## WHAT TO WORK ON
Reproduce the text in the listing below line for line and unchanged, leaving out the pictures.
══════
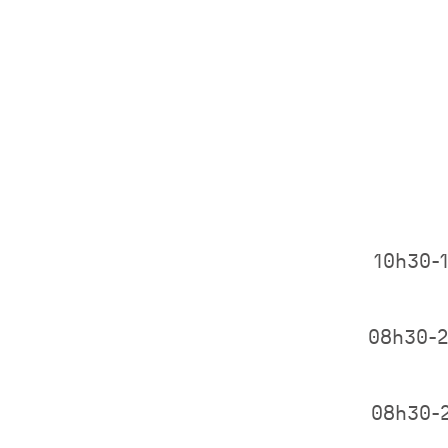
10h30-
08h30-
08h30-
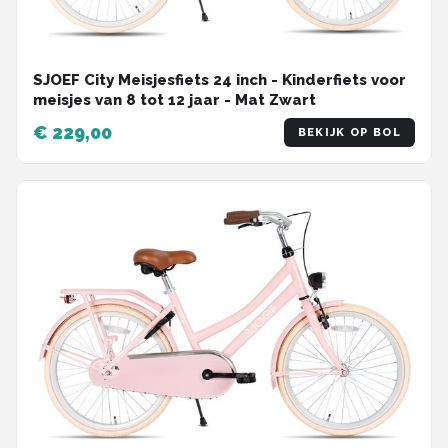
SJOEF City Meisjesfiets 24 inch - Kinderfiets voor
meisjes van 8 tot 12 jaar - Mat Zwart
€ 229,00
BEKIJK OP BOL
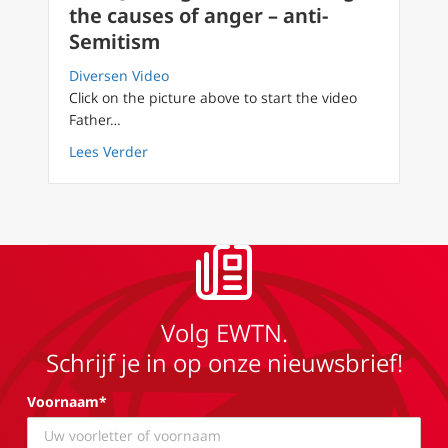
the causes of anger – anti-
Semitism
Diversen Video
Click on the picture above to start the video
Father…
about FilioQue English 16 Retracing the cau
Lees Verder
Volg EWTN.
Schrijf je in op onze nieuwsbrief!
Voornaam*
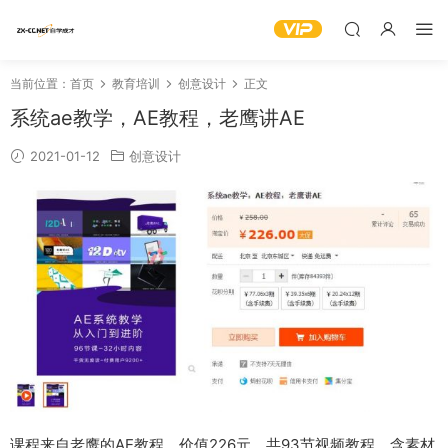
当前位置：
首页
教育培训
创意设计
正文
系统ae教学，AE教程，老鹰讲AE
2021-01-12
创意设计
课程来自老鹰的AE教程。价值226元，共93节视频教程，含素材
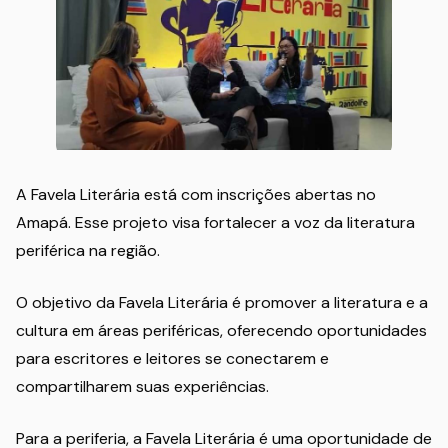
A Favela Literária está com inscrições abertas no
Amapá. Esse projeto visa fortalecer a voz da literatura
periférica na região.
O objetivo da Favela Literária é promover a literatura e a
cultura em áreas periféricas, oferecendo oportunidades
para escritores e leitores se conectarem e
compartilharem suas experiências.
Para a periferia, a Favela Literária é uma oportunidade de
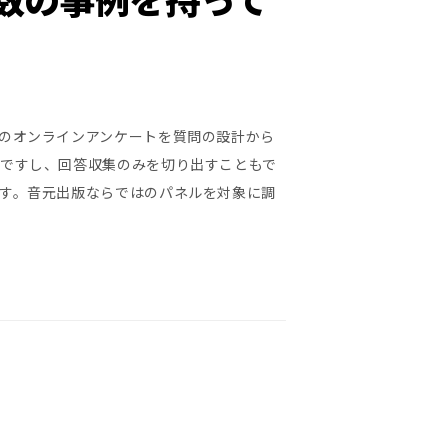
のオンラインアンケートを質問の設計から
ですし、回答収集のみを切り出すこともで
す。音元出版ならではのパネルを対象に調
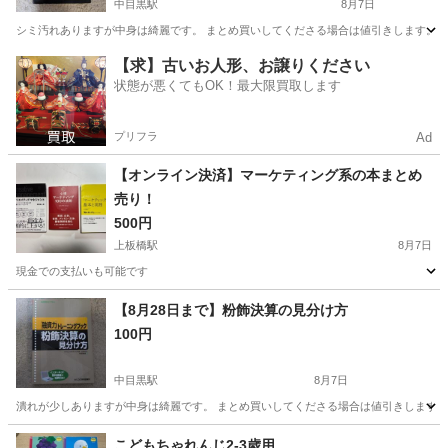
中目黒駅
8月7日
シミ汚れありますが中身は綺麗です。 まとめ買いしてくださる場合は値引きします。
東京
目黒区
中目黒駅
ビジネス、経済
汚れ
【求】古いお人形、お譲りください
状態が悪くてもOK！最大限買取します
プリフラ
Ad
【オンライン決済】マーケティング系の本まとめ
売り！
500円
上板橋駅
8月7日
現金での支払いも可能です
東京
板橋区
上板橋駅
ビジネス、経済
【8月28日まで】粉飾決算の見分け方
100円
中目黒駅
8月7日
潰れが少しありますが中身は綺麗です。 まとめ買いしてくださる場合は値引きします。
東京
目黒区
中目黒駅
ビジネス、経済
こどもちゃれんじ2-3歳用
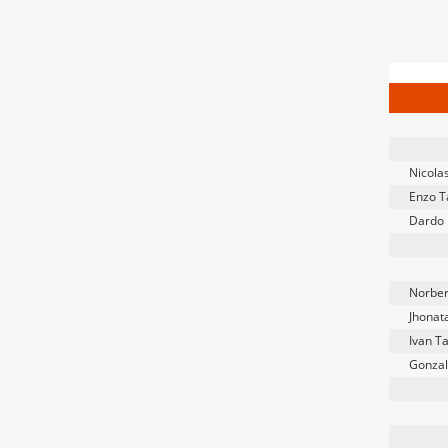
Nicola
Enzo T
Dardo 
Norber
Jhonat
Ivan T
Gonzal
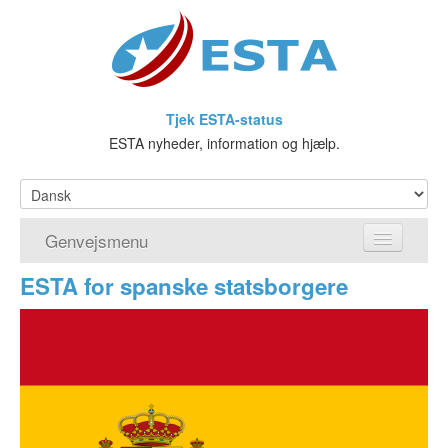
Tjek ESTA-status
ESTA nyheder, information og hjælp.
Genvejsmenu
ESTA for spanske statsborgere
Hjem
Ansøg om ESTA
Hvad er ESTA?
Visumfritagelsesprogrammet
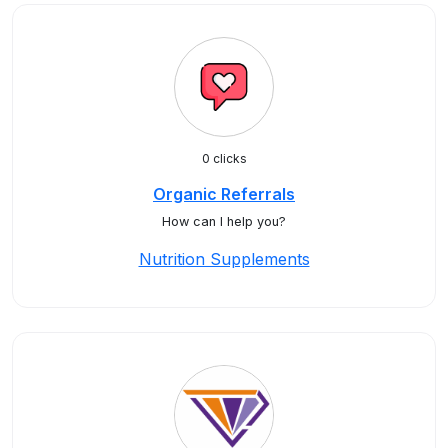
0 clicks
Organic Referrals
How can I help you?
Nutrition Supplements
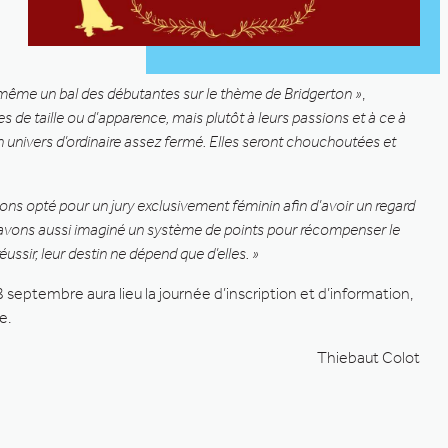
 même un bal des débutantes sur le thème de Bridgerton »
,
 de taille ou d’apparence, mais plutôt à leurs passions et à ce à
n univers d’ordinaire assez fermé. Elles seront chouchoutées et
vons opté pour un jury exclusivement féminin afin d’avoir un regard
us avons aussi imaginé un système de points pour récompenser le
ssir, leur destin ne dépend que d’elles. »
 septembre aura lieu la journée d’inscription et d’information,
e.
Thiebaut Colot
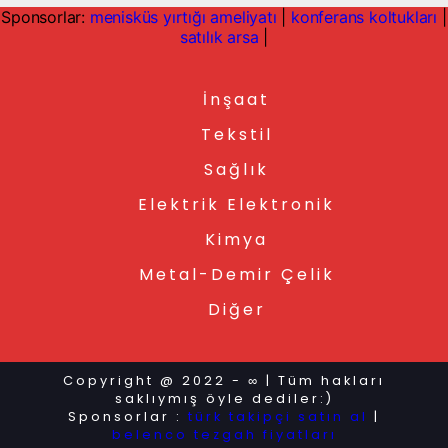
Sponsorlar:
menisküs yırtığı ameliyatı
|
konferans koltukları
|
satılık arsa
|
İnşaat
Tekstil
Sağlık
Elektrik Elektronik
Kimya
Metal-Demir Çelik
Diğer
Copyright @ 2022 - ∞ | Tüm hakları
saklıymış öyle dediler:)
Sponsorlar :
türk takipçi satın al
|
belenco tezgah fiyatları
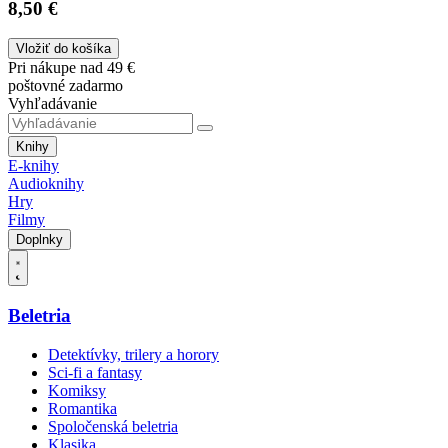
8,50 €
Vložiť do košíka
Pri nákupe nad 49 €
poštovné zadarmo
Vyhľadávanie
Knihy
E-knihy
Audioknihy
Hry
Filmy
Doplnky
Beletria
Detektívky, trilery a horory
Sci-fi a fantasy
Komiksy
Romantika
Spoločenská beletria
Klasika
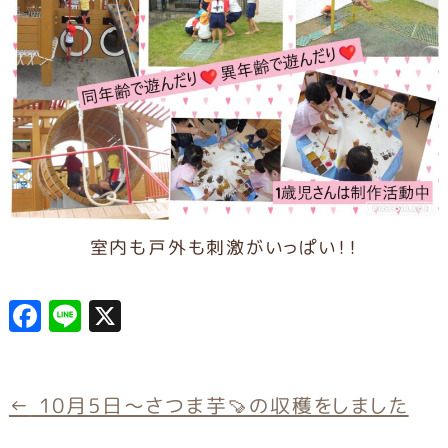
室内も戸外も刺激がいっぱい！！
F
L
X
a
in
c
e
e
←
10月5日～さつま芋🍠の収穫をしました
b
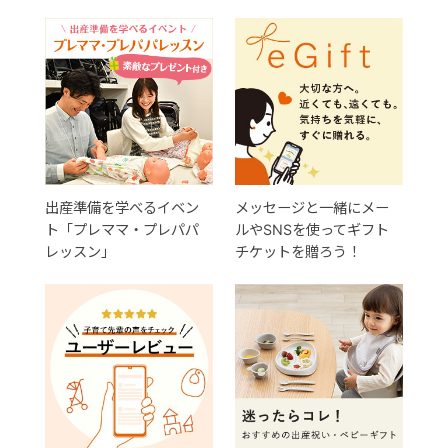
出産準備を学べるイベン
メッセージと一緒にメー
ト「プレママ・プレパパ
ルやSNSを使ってギフト
レッスン」
チケットを贈ろう！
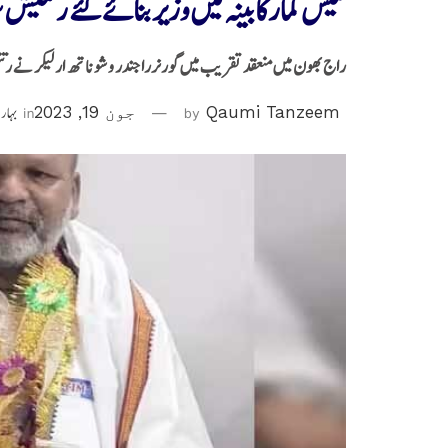
نتیش کمارکابینہ میں وزیر بنائے گئے رتنیش 
راج بھون میں منعقد تقریب میں گورنرراجندر وشوناتھ ارلیکر نے رتنی
Qaumi Tanzeem
by
جون 19, 2023
in
بہار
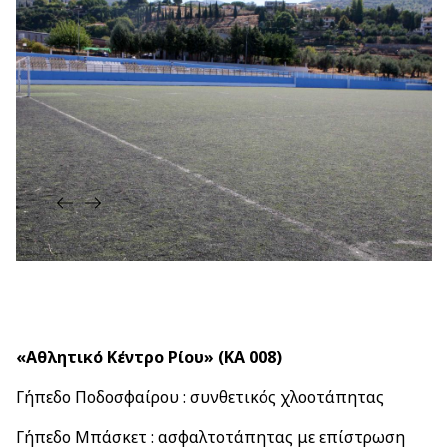
«Αθλητικό Κέντρο Ρίου»
(ΚΑ 008)
Γήπεδο Ποδοσφαίρου : συνθετικός χλοοτάπητας
Γήπεδο Μπάσκετ : ασφαλτοτάπητας με επίστρωση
══════
## WRITTEN ANSWER
10h30-
08h30-
08h30-
SJOEF City Meisjesfiets 24 inch - Kinderfiets voor
meisjes van 8 tot 12 jaar - Mat Zwart
€ 229,00
BEKIJK OP BOL
the causes of anger – anti-
Semitism
Diversen Video
Click on the picture above to start the video
Father…
about FilioQue English 16 Retracing the cau
Lees Verder
Volg EWTN.
Schrijf je in op onze nieuwsbrief!
Voornaam*
当前位置：
首页
教育培训
创意设计
正文
系统ae教学，AE教程，老鹰讲AE
2021-01-12
创意设计
课程来自老鹰的AE教程。价值226元，共93节视频教程，含素材
A Favela Literária está com inscrições abertas no
Amapá. Esse projeto visa fortalecer a voz da literatura
periférica na região.
O objetivo da Favela Literária é promover a literatura e a
cultura em áreas periféricas, oferecendo oportunidades
para escritores e leitores se conectarem e
compartilharem suas experiências.
Para a periferia, a Favela Literária é uma oportunidade de
のオンラインアンケートを質問の設計から
ですし、回答収集のみを切り出すこともで
す。音元出版ならではのパネルを対象に調
中目黒駅
8月7日
シミ汚れありますが中身は綺麗です。 まとめ買いしてくださる場合は値引きします。
東京
目黒区
中目黒駅
ビジネス、経済
汚れ
【求】古いお人形、お譲りください
状態が悪くてもOK！最大限買取します
プリフラ
Ad
【オンライン決済】マーケティング系の本まとめ
売り！
500円
上板橋駅
8月7日
現金での支払いも可能です
東京
板橋区
上板橋駅
ビジネス、経済
【8月28日まで】粉飾決算の見分け方
100円
中目黒駅
8月7日
潰れが少しありますが中身は綺麗です。 まとめ買いしてくださる場合は値引きします。
東京
目黒区
中目黒駅
ビジネス、経済
こどもちゃれんじ2-3歳用
Nicola
Enzo T
Dardo 
Norber
Jhonat
Ivan T
Gonzal
Tjek ESTA-status
ESTA nyheder, information og hjælp.
Genvejsmenu
ESTA for spanske statsborgere
Hjem
Ansøg om ESTA
Hvad er ESTA?
Visumfritagelsesprogrammet
0 clicks
Organic Referrals
How can I help you?
Nutrition Supplements
 même un bal des débutantes sur le thème de Bridgerton »
,
 de taille ou d’apparence, mais plutôt à leurs passions et à ce à
n univers d’ordinaire assez fermé. Elles seront chouchoutées et
vons opté pour un jury exclusivement féminin afin d’avoir un regard
us avons aussi imaginé un système de points pour récompenser le
ssir, leur destin ne dépend que d’elles. »
 septembre aura lieu la journée d’inscription et d’information,
e.
Thiebaut Colot
Sponsorlar:
menisküs yırtığı ameliyatı
|
konferans koltukları
|
satılık arsa
|
İnşaat
Tekstil
Sağlık
Elektrik Elektronik
Kimya
Metal-Demir Çelik
Diğer
Copyright @ 2022 - ∞ | Tüm hakları
saklıymış öyle dediler:)
Sponsorlar :
türk takipçi satın al
|
belenco tezgah fiyatları
8,50 €
Vložiť do košíka
Pri nákupe nad 49 €
poštovné zadarmo
Vyhľadávanie
Knihy
E-knihy
Audioknihy
Hry
Filmy
Doplnky
Beletria
Detektívky, trilery a horory
Sci-fi a fantasy
Komiksy
Romantika
Spoločenská beletria
Klasika
室内も戸外も刺激がいっぱい！！
F
L
X
a
in
c
e
e
←
10月5日～さつま芋🍠の収穫をしました
b
出産準備を学べるイベン
メッセージと一緒にメー
ト「プレママ・プレパパ
ルやSNSを使ってギフト
レッスン」
チケットを贈ろう！
نتیش کمارکابینہ میں وزیر بنائے گئے رتنیش 
راج بھون میں منعقد تقریب میں گورنرراجندر وشوناتھ ارلیکر نے رتنی
Qaumi Tanzeem
by
جون 19, 2023
in
بہار
«Αθλητικό Κέντρο Ρίου»
(ΚΑ 008)
Γήπεδο Ποδοσφαίρου : συνθετικός χλοοτάπητας
Γήπεδο Μπάσκετ : ασφαλτοτάπητας με επίστρωση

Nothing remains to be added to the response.